Before we called it autumn, this segment of late summer was known in English simply as ‘harvest.’ In an era without big box stores or large-scale farming, harvest was the portion of the year when that was all one did. For weeks on end, t’was the season to gather from the garden, the orchard, the fields and forests. Birds and squirrels in my garden follow the same age-old tradition of compulsive collecting, fattening themselves and their larders for the harsher days ahead. Their busy, sometimes irritating work enlivens the autumn garden with a sense of urgency.

And while the general trend in fall is a movement inward, to the outside observer, the world flares with color and exuberance. High and low pressure systems oscillate, bringing rain and wind one day, sun and crispness the next. Summer’s dust and haze are washed into wonderful focus. Deciduous leaves turn shades of yellow, red, orange, or brown, painting the ground with pools of color and filling the air with their chattering percussion.

Likely a shortening of phrases like “the fall of leaves,” and “the fall of the year,” fall is an old name for the season, one that came into common usage in the 1600’s as “harvest” phased out and “autumn” (of French origin) phased in. The terms fall and autumn followed colonists to the New World and remain interchangeable names for this season. Back in England, autumn took furtive hold, and ‘fall’ fell the way of ‘harvest.’

I’ve always liked to say fall—verb as season, like spring—as if through the trimming of our language we embraced the equinoxes’ transformative nature.
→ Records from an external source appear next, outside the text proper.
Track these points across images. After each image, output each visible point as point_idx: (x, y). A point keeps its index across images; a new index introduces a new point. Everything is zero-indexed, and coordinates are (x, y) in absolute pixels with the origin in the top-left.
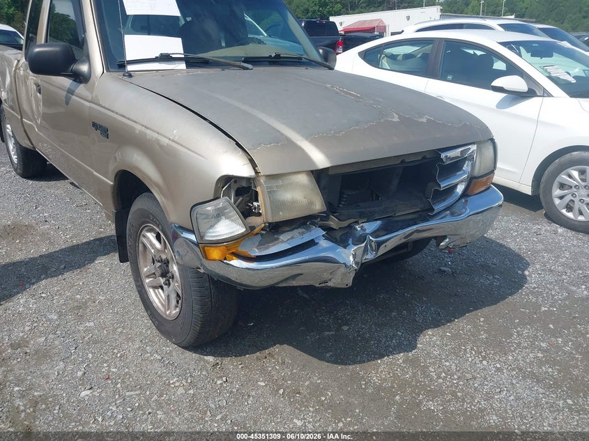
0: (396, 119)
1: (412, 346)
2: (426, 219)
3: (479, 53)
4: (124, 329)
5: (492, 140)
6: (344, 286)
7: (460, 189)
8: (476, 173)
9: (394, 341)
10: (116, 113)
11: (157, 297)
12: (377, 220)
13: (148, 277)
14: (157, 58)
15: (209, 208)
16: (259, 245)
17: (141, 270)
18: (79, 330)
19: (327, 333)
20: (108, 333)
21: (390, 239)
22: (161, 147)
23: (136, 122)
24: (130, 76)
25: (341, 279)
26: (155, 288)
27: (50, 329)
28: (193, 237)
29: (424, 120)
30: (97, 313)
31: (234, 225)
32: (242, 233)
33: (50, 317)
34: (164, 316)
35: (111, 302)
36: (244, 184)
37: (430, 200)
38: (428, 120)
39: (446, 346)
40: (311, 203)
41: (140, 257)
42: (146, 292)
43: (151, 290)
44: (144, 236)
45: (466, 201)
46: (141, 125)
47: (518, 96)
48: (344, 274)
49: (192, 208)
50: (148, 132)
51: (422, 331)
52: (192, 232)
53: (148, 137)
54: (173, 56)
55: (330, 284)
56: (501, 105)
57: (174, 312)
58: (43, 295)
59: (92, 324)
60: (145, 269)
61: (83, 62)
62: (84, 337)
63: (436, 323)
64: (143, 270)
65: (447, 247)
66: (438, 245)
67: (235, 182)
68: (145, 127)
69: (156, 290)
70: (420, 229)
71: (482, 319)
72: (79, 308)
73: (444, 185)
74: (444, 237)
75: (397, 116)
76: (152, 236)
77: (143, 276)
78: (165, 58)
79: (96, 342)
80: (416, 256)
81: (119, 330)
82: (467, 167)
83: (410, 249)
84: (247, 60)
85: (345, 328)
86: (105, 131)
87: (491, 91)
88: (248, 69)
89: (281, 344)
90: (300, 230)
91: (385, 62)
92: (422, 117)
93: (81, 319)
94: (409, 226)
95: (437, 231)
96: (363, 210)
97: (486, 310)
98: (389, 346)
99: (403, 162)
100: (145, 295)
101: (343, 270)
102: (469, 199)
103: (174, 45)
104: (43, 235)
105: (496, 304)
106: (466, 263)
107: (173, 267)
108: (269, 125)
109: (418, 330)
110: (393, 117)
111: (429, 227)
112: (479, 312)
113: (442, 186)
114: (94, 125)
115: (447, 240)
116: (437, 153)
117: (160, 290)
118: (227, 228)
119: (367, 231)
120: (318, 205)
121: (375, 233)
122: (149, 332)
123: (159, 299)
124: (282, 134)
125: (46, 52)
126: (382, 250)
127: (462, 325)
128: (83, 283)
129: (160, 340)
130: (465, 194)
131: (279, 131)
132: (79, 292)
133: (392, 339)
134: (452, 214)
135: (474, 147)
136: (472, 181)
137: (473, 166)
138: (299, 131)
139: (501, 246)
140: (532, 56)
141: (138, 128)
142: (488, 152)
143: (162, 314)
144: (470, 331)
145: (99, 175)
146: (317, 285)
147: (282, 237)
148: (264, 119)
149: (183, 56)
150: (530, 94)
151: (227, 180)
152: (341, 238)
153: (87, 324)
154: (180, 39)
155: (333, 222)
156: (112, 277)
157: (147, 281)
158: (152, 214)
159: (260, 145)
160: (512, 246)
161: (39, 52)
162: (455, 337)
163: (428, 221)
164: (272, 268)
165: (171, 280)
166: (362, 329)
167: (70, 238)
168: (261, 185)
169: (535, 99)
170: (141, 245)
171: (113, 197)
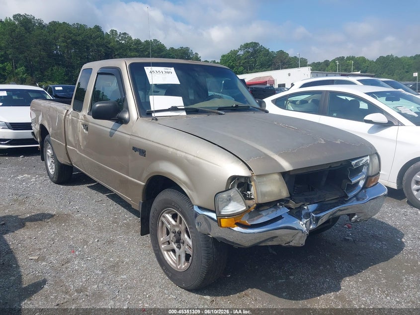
0: (323, 142)
1: (337, 288)
2: (343, 203)
3: (350, 99)
4: (146, 279)
5: (377, 154)
6: (301, 245)
7: (361, 184)
8: (370, 174)
9: (325, 285)
10: (153, 141)
11: (170, 258)
12: (314, 203)
13: (164, 244)
14: (169, 109)
15: (225, 195)
16: (249, 219)
17: (159, 239)
18: (117, 281)
19: (280, 281)
20: (137, 282)
21: (324, 215)
22: (188, 161)
23: (168, 147)
24: (157, 120)
25: (299, 241)
26: (168, 251)
27: (99, 280)
28: (213, 215)
29: (339, 142)
30: (127, 270)
31: (239, 205)
32: (244, 210)
33: (97, 272)
34: (176, 269)
35: (134, 263)
36: (243, 181)
37: (345, 191)
38: (341, 142)
39: (361, 288)
40: (280, 192)
41: (159, 230)
42: (162, 254)
43: (165, 253)
44: (164, 217)
45: (365, 191)
46: (173, 148)
47: (381, 126)
48: (301, 237)
49: (216, 195)
50: (178, 152)
51: (342, 279)
52: (214, 212)
53: (178, 155)
54: (179, 108)
55: (292, 244)
56: (371, 131)
57: (184, 266)
58: (89, 259)
59: (125, 277)
60: (162, 239)
61: (125, 112)
62: (122, 285)
63: (351, 274)
64: (160, 239)
65: (356, 221)
66: (350, 220)
67: (238, 179)
68: (176, 149)
69: (169, 253)
70: (341, 209)
71: (380, 270)
72: (114, 266)
73: (354, 181)
74: (354, 215)
75: (323, 140)
76: (169, 217)
77: (160, 244)
78: (174, 109)
79: (131, 288)
80: (328, 231)
81: (144, 280)
82: (364, 170)
83: (331, 224)
84: (220, 109)
85: (292, 277)
86: (143, 152)
87: (364, 123)
88: (222, 114)
89: (252, 288)
90: (272, 209)
91: (290, 106)
92: (336, 140)
93: (117, 273)
94: (335, 207)
95: (350, 210)
96: (306, 197)
97: (382, 264)
98: (323, 288)
99: (330, 167)
100: (161, 257)
101: (300, 234)
102: (367, 190)
103: (178, 101)
104: (78, 220)
105: (387, 260)
106: (361, 234)
107: (184, 236)
108: (252, 147)
109: (339, 278)
110: (321, 141)
111: (346, 208)
112: (377, 266)
113: (353, 182)
114: (135, 149)
115: (356, 216)
116: (349, 162)
117: (171, 252)
118: (235, 207)
119: (310, 211)
120: (285, 193)
121: (315, 212)
122: (164, 281)
123: (171, 258)
124: (261, 152)
125: (104, 106)
126: (320, 222)
127: (368, 274)
128: (112, 251)
129: (172, 286)
130: (365, 187)
131: (259, 150)
132: (111, 256)
133: (323, 284)
134: (358, 199)
135: (368, 158)
136: (368, 179)
137: (368, 169)
138: (271, 149)
139: (382, 223)
140: (386, 100)
141: (171, 150)
142: (376, 160)
143: (174, 268)
144: (374, 278)
145: (133, 179)
146: (283, 245)
147: (264, 213)
148: (249, 143)
149: (184, 108)
150: (390, 124)
151: (233, 178)
152: (297, 214)
153: (122, 277)
154: (181, 98)
155: (292, 204)
156: (130, 246)
157: (163, 247)
158: (174, 202)
159: (251, 158)
160: (390, 223)
161: (99, 107)
162: (365, 282)
163: (345, 204)
164: (254, 233)
165: (181, 244)
166: (303, 277)
167: (97, 222)
168: (254, 181)
169: (393, 128)
170: (160, 223)
171: (143, 193)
Fall is a decline into winter, spring the rebound from it. Plants and leaves fall to the ground, the year falls to its close. And the gardener, too, wants to fall from the relentlessness of a garden in its prime.

And yet, when it comes time to cut back the summer plants, I always hesitate. Inevitably, there are tomatoes left unripe, basil with a few more leaves, pole beans still sputtering out pods. In my small garden, if I want to have winter vegetables, I must make a choice; to wait until the summer crops’ natural end means winter plants would start too late. So, in the span of an hour my summer garden falls into the compost, leaving bare soil and the certainty of seasons changed.

Though it appears that autumn brings death to the lushness of summer, its nature is more contractive than destructive. Leaves fall from the trees not because of sickness or frailty, but to preserve nutrients. When day length shortens to a certain number of hours, the woody stems of deciduous trees and shrubs begin to seal themselves at the point of attachment, cutting off nutrients to the leaves so they may keep a store of energy for spring growth.

Though the leaves are still attached, they no longer have access to the materials necessary to produce chlorophyll. As the leaf uses up its supply, its green begins to fade away. Orange and yellow carotenoids, present throughout the summer underneath chlorophyll’s pigmentation, suddenly become visible. Purple and red anthocyanins synthesize in the leaf’s changing chemistry, creating spectacular, glowing hues. Eventually, the leaves drop around the base of the tree and break down throughout winter, returning their minerals and nutrients to the soil and, over time, back to the tree itself.

Our lives go in as well. Like a tree, we gather what we can and leave the rest to winter’s decomposition. In spring, we look forward to abundance, imagining our bare gardens laden with food. Once the garden’s branches have been laden for a while, we imagine them gone, the work done, the squash roasting and a good book on the lap.